In all this, stores won’t entirely go away, he adds, so in-store fulfillment needs to be factored into strategic thinking:
In-store fulfillment brings maximum flexibility to reach low-density catchments and to respond to short-term changes in demand. This is always going to be an important part of the platform in geographies like Australia or Sweden, where you have that mix of concentrated urban catchments with low-density large tracks of country. But what it has also proven highly effective for is responding this year, with Morrisons [supermarket chain], to the increased demand from COVID in the UK, by rolling it out in just a few months across the nation. By the end of 2021, we'll be live with in-store fulfillment with 5 partners and in more than 1,000 stores.
The Ocado service remains impressive - even if my next available delivery slot is currently 3 weeks away! - and, having dabbled with a few other providers, still sets the benchmark standard. Tracking the progress of the likes of Kroger and Sobeys is going to provide some useful insight into how replicable this UK service level is. All the CRM tech in the world doesn’t mean you provide good customer service if your organizations isn’t set up to do so. The same may or may not be true of retailers and omni-channel enablement tech - a topic to be revisited later in the year.

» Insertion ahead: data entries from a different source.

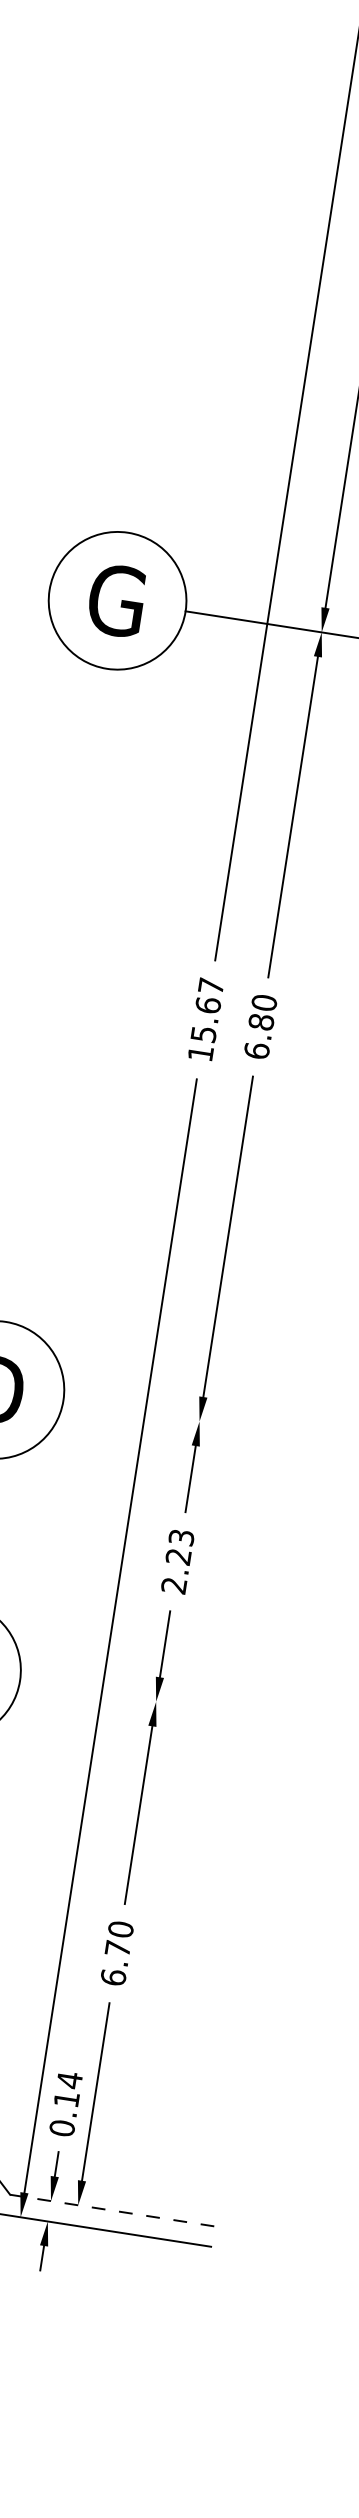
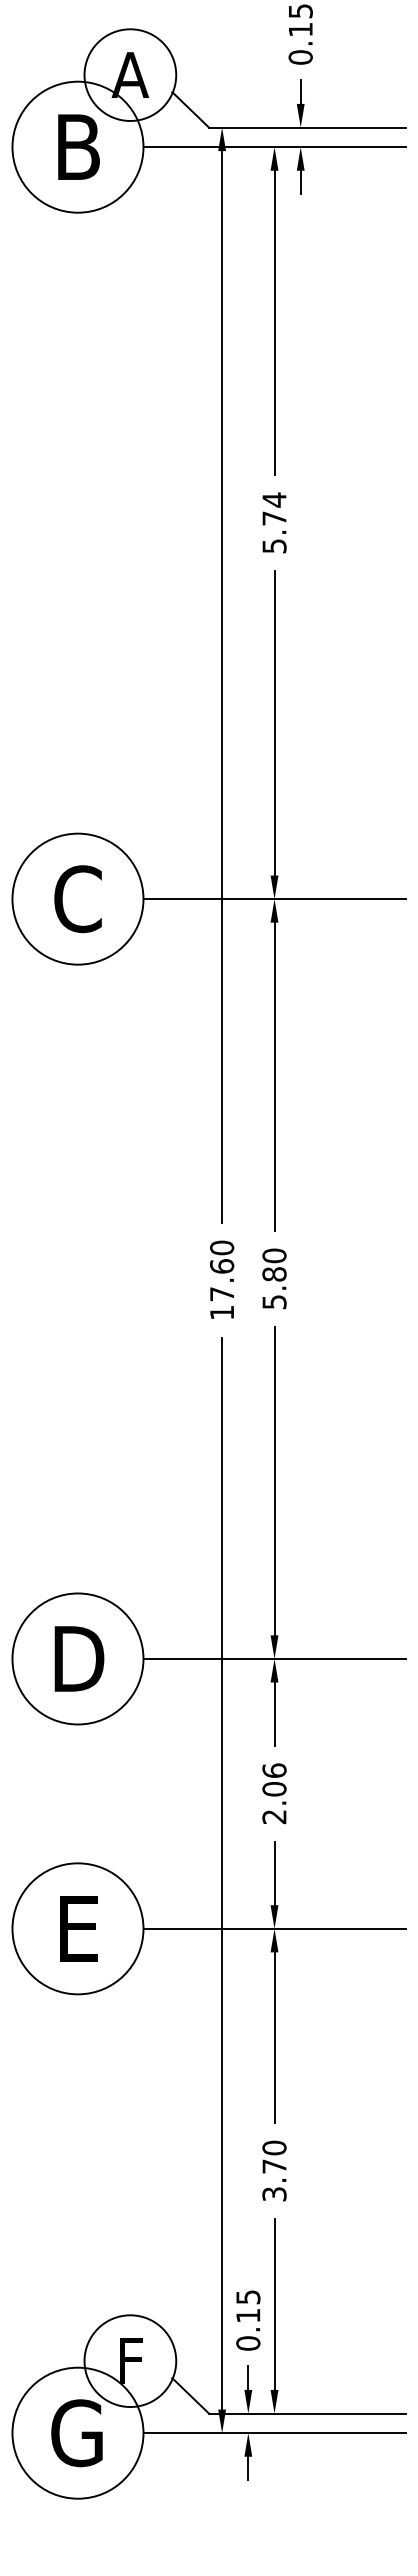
text: (116, 600) -> (76, 899), G -> C
text: (207, 1009) -> (222, 1270), 15.67 -> 17.60
text: (257, 1050) -> (274, 1301), 6.80 -> 5.80
line: (199, 1421) -> (274, 1658), added
text: (180, 1546) -> (274, 1779), 2.23 -> 2.06
line: (156, 1701) -> (274, 1928), added
text: (113, 1976) -> (274, 2193), 6.70 -> 3.70
text: (70, 2079) -> (248, 2296), 0.14 -> 0.15
line: (112, 2210) -> (307, 2413), dashed -> solid

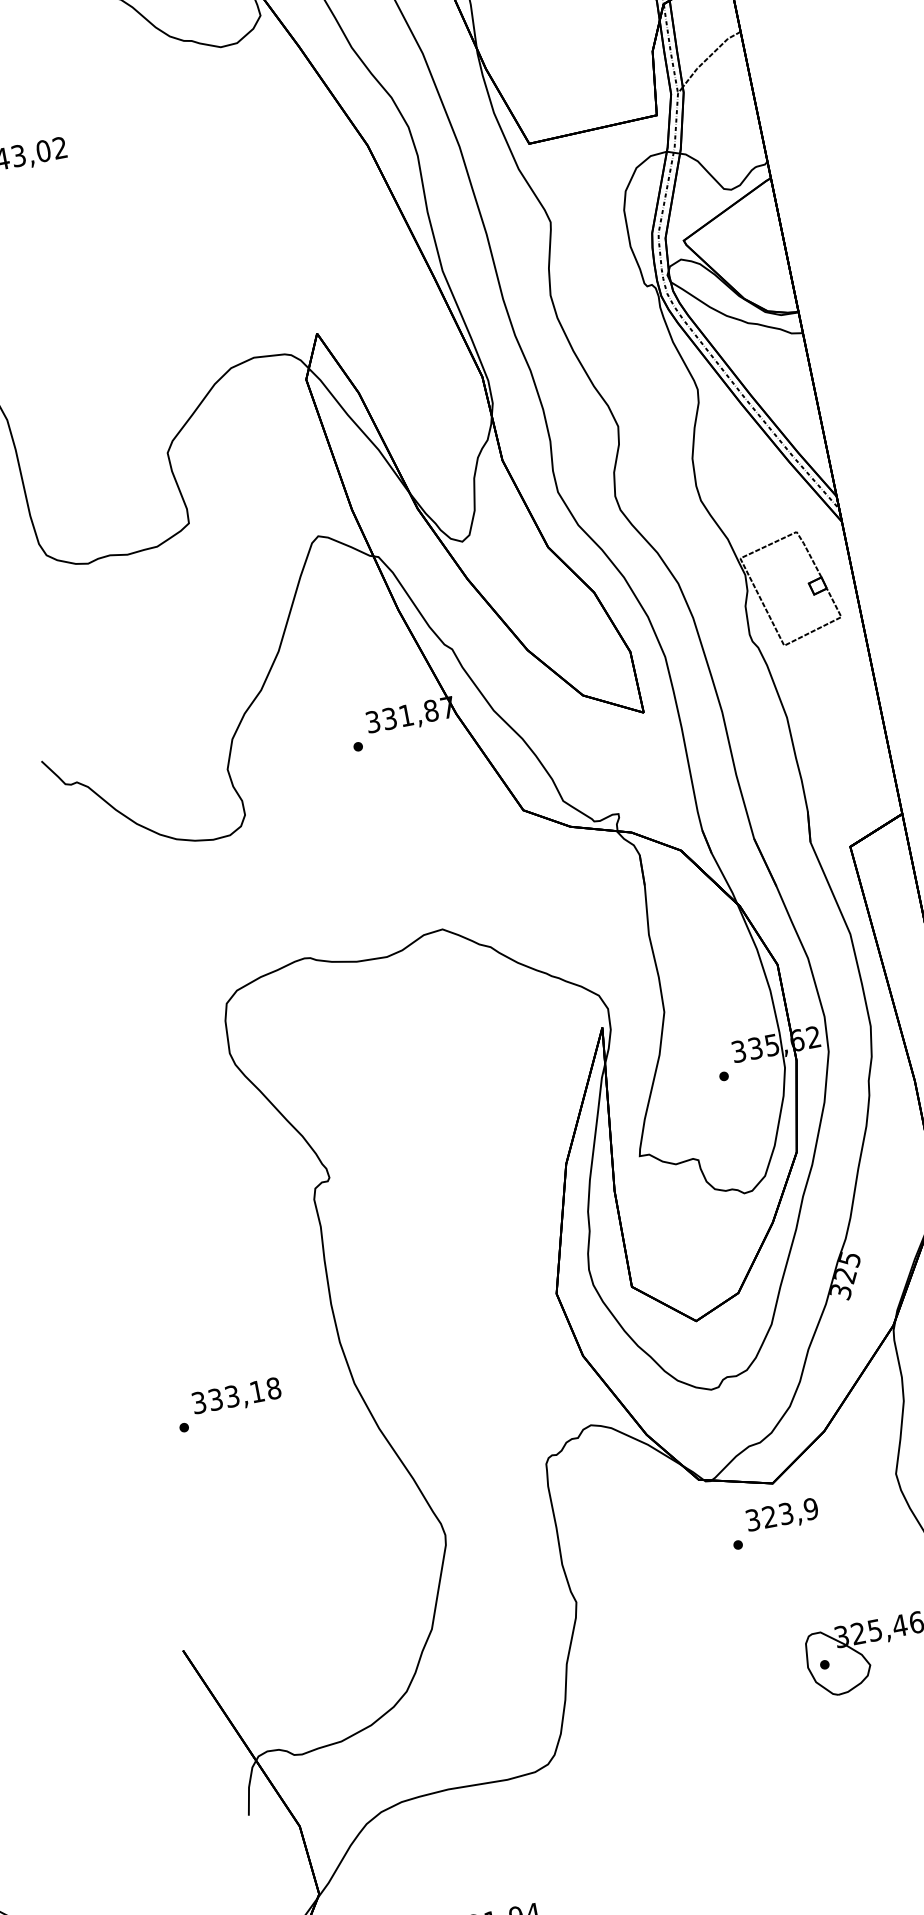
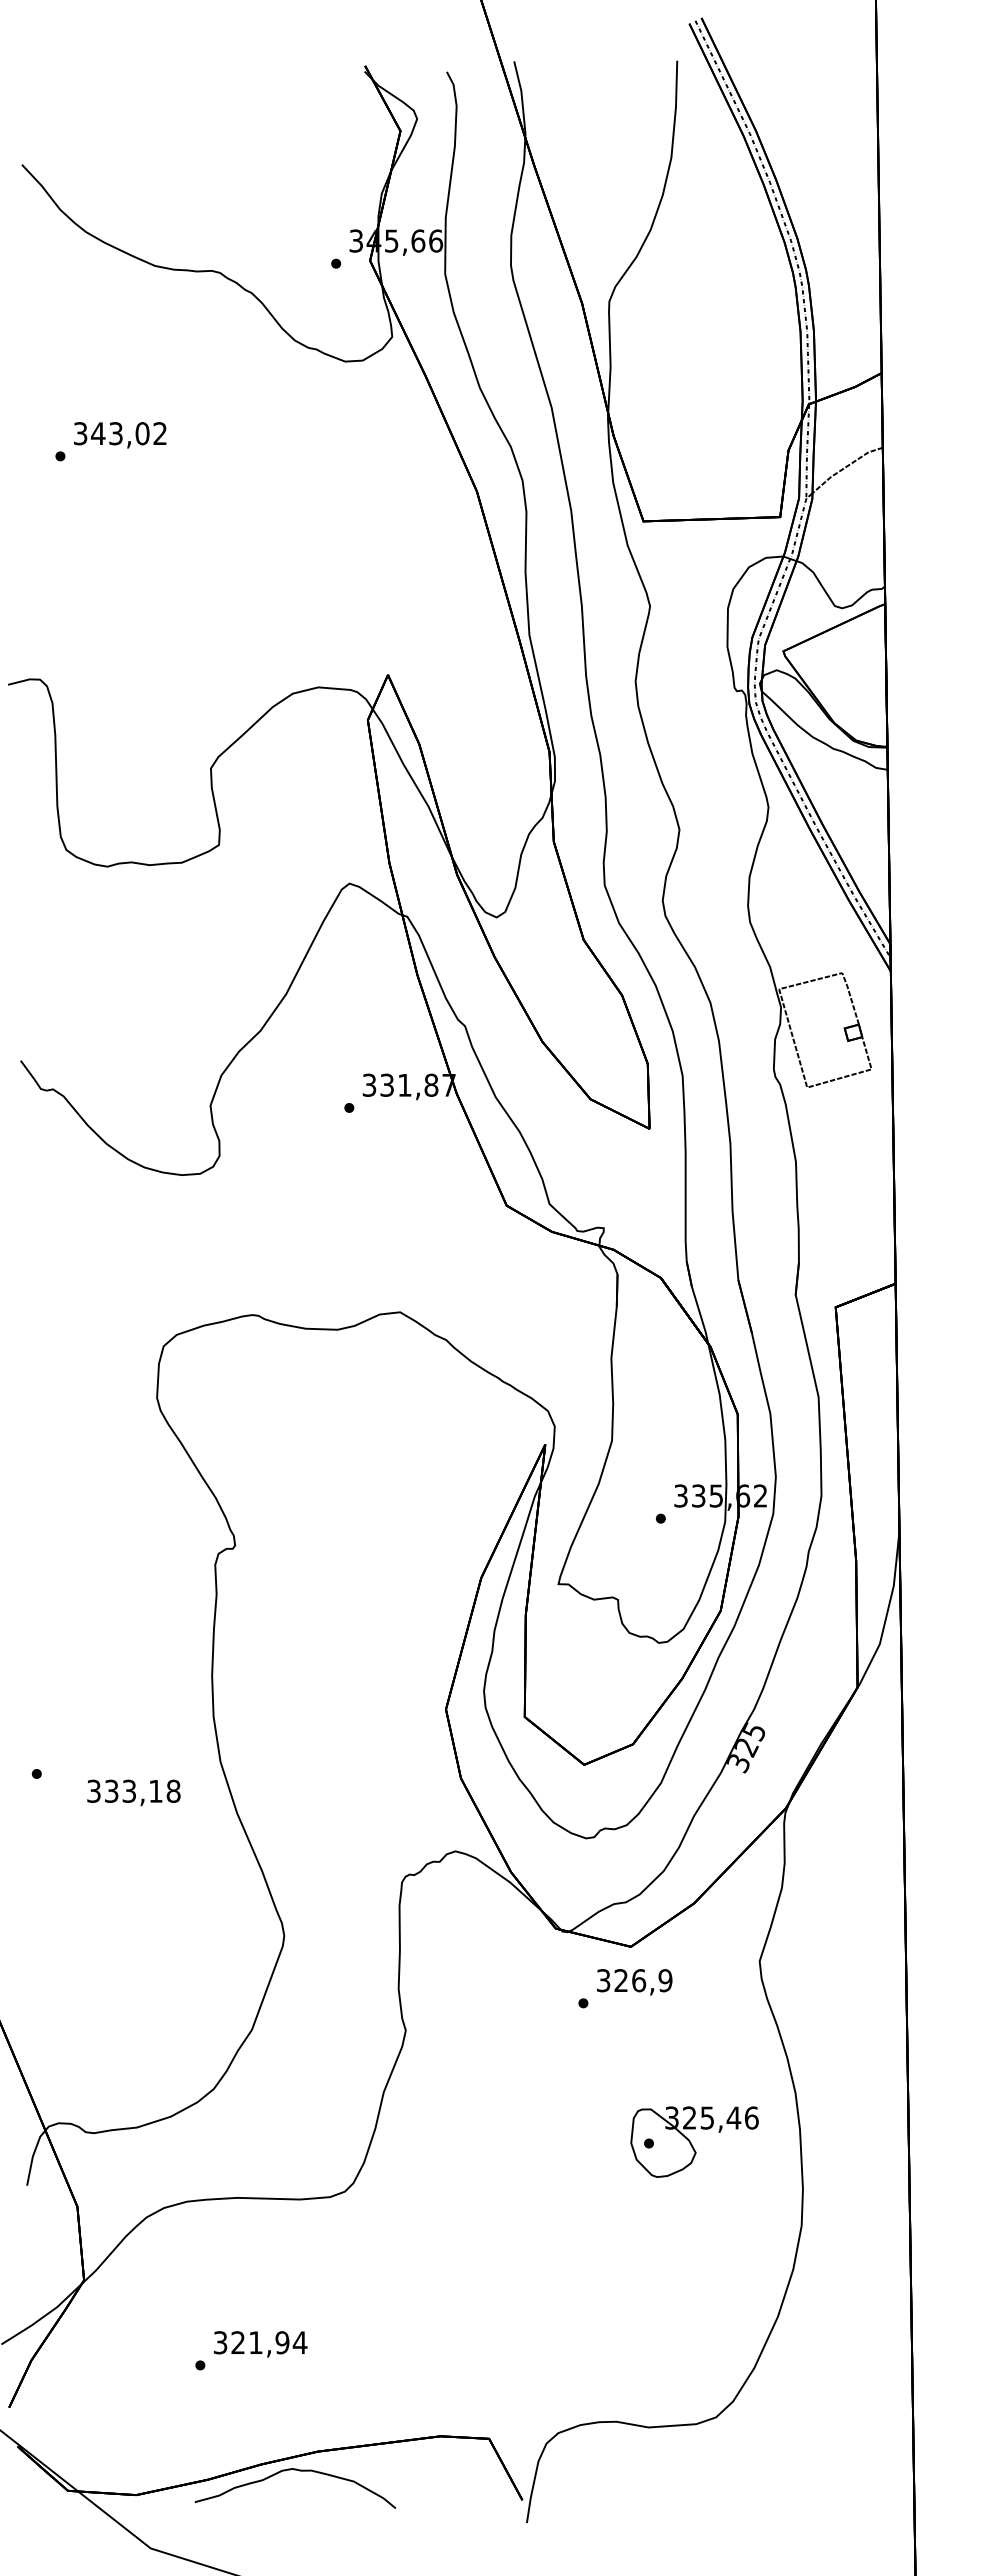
text: (236, 1396) -> (133, 1792), moved
text: (786, 1513) -> (639, 1980), 323,9 -> 326,9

Consumer patterns will still vary around the world of course. In the US, retailer-operated delivery services are far more nascent than in the UK, while click-and-collect and curbside fulfillment are more predominant. How that balance shifts is an unknown variable and will depend on local conditions. Where I live, click-and-collect or curbside pick-up for a weekly grocery shop wouldn’t work, thanks to parking and loading restrictions, whereas in the US it’s far more feasible. Hence, delivery is far more likely to be the preferred option in the UK and large parts of Europe, while in the US and Canada, expect more fulfillment choices to be required.
But whatever happens, COVID has made the case for online grocery capabilities to become a must have around the world, not just a nice-to-have, a case of digital disruption through necessity. The future lies this way.